The toughest session?

A couple of times this year we have done 90 seconds on, 90 seconds off flat out, as many as you can do before you drop off the split too much. It a tough one physically as you are repeatedly taking yourself to your limit. But you also learn so much about how far you can push yourself beyond what you thought your limit was. It’s a good session to remember for some added confidence, and I’ll be keeping it in my back pocket for the Boat Race in case I need a reminder of what I am capable of.

The best day, so far?

Having trained all of last season only for the race to get cancelled two weeks before, and then training this season not knowing if we would actually get a race, getting the call from Andy that British Rowing had cleared us to row again was a pretty great day. Before that, I hadn’t let myself get too excited about the race as there was still so much uncertainty around it all, but now I feel like I can really get excited to race Cambridge, and on their home water too.

Only the Blue Boat races on the 4th April 2021: What’s it like splitting the squad?
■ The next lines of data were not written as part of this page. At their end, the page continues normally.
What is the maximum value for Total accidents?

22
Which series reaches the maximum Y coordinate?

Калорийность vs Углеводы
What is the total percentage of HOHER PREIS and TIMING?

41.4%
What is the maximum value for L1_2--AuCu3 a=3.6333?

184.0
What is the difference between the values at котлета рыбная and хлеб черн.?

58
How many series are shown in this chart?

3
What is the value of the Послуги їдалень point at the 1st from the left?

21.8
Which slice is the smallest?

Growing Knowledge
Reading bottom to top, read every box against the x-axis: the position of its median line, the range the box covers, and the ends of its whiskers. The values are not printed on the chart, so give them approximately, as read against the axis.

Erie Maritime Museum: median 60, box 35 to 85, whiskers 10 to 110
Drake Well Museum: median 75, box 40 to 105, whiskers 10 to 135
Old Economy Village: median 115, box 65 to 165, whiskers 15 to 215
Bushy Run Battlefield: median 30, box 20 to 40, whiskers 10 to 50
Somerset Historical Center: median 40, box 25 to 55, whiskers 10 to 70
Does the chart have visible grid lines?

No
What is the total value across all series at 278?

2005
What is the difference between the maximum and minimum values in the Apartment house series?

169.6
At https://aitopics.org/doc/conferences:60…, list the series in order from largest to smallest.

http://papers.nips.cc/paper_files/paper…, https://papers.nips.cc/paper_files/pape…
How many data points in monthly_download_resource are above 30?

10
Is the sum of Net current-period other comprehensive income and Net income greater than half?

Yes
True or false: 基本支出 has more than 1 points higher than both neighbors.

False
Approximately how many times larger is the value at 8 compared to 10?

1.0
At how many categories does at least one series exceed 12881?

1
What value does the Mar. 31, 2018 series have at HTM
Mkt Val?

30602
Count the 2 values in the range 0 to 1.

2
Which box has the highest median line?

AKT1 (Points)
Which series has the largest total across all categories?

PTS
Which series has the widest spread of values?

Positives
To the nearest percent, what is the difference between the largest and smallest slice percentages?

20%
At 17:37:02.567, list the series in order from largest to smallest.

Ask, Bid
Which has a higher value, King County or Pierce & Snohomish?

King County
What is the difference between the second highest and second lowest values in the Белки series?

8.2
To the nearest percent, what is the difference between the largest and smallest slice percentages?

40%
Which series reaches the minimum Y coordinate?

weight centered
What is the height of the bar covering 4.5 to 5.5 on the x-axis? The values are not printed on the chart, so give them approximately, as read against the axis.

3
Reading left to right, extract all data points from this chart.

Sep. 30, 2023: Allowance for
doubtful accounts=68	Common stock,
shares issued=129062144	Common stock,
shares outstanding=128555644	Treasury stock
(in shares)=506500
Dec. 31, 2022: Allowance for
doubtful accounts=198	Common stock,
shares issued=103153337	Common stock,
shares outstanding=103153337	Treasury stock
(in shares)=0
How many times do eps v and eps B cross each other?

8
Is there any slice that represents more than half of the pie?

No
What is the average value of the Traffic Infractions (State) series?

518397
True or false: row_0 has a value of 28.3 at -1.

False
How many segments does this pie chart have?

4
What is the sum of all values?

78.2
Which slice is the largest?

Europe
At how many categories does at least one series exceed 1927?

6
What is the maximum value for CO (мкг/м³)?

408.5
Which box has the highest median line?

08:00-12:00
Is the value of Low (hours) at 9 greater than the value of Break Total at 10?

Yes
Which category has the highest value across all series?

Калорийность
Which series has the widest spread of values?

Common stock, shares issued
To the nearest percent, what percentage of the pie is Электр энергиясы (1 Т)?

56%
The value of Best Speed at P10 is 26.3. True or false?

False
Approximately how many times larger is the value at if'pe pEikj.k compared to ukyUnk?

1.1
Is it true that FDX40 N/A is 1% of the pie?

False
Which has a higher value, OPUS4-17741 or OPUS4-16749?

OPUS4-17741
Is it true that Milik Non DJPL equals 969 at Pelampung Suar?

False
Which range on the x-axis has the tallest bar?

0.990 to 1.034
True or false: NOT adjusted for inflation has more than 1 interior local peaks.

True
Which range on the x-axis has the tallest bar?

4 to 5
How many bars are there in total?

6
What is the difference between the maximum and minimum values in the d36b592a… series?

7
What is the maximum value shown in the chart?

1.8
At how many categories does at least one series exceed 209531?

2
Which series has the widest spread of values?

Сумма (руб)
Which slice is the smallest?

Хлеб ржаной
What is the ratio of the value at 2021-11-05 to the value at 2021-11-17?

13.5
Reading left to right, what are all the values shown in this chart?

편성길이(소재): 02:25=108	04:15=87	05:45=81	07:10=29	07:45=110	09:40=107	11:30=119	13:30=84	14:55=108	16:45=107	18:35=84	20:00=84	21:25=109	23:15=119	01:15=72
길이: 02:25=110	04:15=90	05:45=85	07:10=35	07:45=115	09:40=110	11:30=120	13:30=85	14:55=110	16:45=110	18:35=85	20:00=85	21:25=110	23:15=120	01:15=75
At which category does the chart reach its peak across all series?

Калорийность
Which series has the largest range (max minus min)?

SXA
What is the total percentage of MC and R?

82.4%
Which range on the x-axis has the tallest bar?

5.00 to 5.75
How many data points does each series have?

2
It’s pretty rubbish. It feels like there is a part of us missing. Everyone in OUW has played a role in getting the team to where it is now, and it’s sad to not have everyone be able to finish this part of the season together. Hopefully, the Covid situation will continue to improve so we will be able to have a reserve race, and have some racing experiences as a squad this summer.

Is it strange to train without the reserve eight?

I guess it is strange not having a second eight to train with, but then again nothing has been normal about this year’s Boat Race campaign. It’s a shame that the season is not going to end exactly the way we visualised it in September, with both OUW crews winning their respective races and being able to celebrate our success together on the banks of the Tideway. However, the focus is still forming the best possible crews to line up against Cambridge in April, and again when the Osiris-Blondie race is able to happen. And hopefully we can celebrate what has been an extraordinary season at some point in the not too distant future.

How did it feel getting back on the water?

It felt like we had never left. It was about this time last year that the race was cancelled due to Covid, and it kind of feels like we have picked up the season where we left it in 2019, almost like the whole year we have been on pause. It is pretty surreal to be back in boats together after such a long period of training via Zoom in our kitchens, and I think everyone involved is just grateful to be back on the water to prepare for a race.

Why do you want to beat Cambridge?

Winning the Boat Race this year would feel like the hard work of both this year’s and last year’s Boat Race squads has paid off. We had a really special crew last year, and it was truly unfortunate to not get the opportunity to show off what we were made of. Then this year’s squad has had to deal with all the Covid uncertainty, training at home and on the erg for most of the year, and missing out on the whole experience of a Boat Race campaign. Beating Cambridge is definitely what has gotten me through the tough sessions and been the unifying goal for all of us whilst we had to train apart.